→ Data provided:

□ □ □

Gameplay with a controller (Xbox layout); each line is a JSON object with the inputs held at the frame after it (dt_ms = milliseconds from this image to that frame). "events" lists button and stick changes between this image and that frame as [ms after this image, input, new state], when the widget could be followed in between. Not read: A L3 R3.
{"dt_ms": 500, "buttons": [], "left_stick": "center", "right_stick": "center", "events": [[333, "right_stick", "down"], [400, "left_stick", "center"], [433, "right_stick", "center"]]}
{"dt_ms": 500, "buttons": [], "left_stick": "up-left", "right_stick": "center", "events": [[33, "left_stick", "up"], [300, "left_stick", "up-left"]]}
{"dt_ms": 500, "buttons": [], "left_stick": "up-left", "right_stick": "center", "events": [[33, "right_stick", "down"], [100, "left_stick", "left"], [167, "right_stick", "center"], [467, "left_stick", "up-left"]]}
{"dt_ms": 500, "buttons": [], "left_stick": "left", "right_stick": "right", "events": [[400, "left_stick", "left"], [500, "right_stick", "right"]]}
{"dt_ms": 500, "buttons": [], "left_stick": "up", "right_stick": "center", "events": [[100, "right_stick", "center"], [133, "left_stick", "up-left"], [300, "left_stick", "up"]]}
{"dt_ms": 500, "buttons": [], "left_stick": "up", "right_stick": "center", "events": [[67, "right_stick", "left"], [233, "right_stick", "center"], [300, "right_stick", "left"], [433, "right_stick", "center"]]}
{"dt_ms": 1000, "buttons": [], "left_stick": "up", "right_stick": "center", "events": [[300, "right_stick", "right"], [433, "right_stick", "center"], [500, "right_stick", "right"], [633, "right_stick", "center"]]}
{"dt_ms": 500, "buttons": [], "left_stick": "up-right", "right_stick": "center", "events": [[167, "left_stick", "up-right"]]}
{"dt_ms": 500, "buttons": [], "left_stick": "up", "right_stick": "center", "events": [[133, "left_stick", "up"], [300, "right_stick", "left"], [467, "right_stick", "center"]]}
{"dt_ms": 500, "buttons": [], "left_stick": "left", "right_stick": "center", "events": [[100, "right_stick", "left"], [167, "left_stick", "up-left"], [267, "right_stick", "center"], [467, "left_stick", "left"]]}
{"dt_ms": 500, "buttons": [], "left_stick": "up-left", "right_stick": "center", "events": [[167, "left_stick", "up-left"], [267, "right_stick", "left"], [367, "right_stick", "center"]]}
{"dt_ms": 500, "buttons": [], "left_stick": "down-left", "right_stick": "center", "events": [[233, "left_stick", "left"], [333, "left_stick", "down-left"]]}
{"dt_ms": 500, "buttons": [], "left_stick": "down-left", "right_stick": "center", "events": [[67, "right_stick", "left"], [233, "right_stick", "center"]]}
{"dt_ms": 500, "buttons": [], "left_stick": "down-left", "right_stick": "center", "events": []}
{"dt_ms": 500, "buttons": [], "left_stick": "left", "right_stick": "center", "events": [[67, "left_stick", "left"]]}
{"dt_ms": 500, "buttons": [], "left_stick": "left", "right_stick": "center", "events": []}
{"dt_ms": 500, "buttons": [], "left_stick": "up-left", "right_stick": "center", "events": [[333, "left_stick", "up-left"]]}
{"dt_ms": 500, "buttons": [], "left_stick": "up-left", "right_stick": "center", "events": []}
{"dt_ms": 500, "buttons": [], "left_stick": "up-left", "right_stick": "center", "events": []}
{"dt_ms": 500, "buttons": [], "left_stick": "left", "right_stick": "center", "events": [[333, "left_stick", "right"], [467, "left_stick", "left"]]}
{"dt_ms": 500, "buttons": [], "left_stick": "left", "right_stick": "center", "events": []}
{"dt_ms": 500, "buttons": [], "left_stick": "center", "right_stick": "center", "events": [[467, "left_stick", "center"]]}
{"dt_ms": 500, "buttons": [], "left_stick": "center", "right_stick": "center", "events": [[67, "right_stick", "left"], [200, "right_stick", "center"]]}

□ □ □

→ What the task asks: Would you show all lines of the material above that contain the word "down"?

→ Result below:
{"dt_ms": 500, "buttons": [], "left_stick": "center", "right_stick": "center", "events": [[333, "right_stick", "down"], [400, "left_stick", "center"], [433, "right_stick", "center"]]}
{"dt_ms": 500, "buttons": [], "left_stick": "up-left", "right_stick": "center", "events": [[33, "right_stick", "down"], [100, "left_stick", "left"], [167, "right_stick", "center"], [467, "left_stick", "up-left"]]}
{"dt_ms": 500, "buttons": [], "left_stick": "down-left", "right_stick": "center", "events": [[233, "left_stick", "left"], [333, "left_stick", "down-left"]]}
{"dt_ms": 500, "buttons": [], "left_stick": "down-left", "right_stick": "center", "events": [[67, "right_stick", "left"], [233, "right_stick", "center"]]}
{"dt_ms": 500, "buttons": [], "left_stick": "down-left", "right_stick": "center", "events": []}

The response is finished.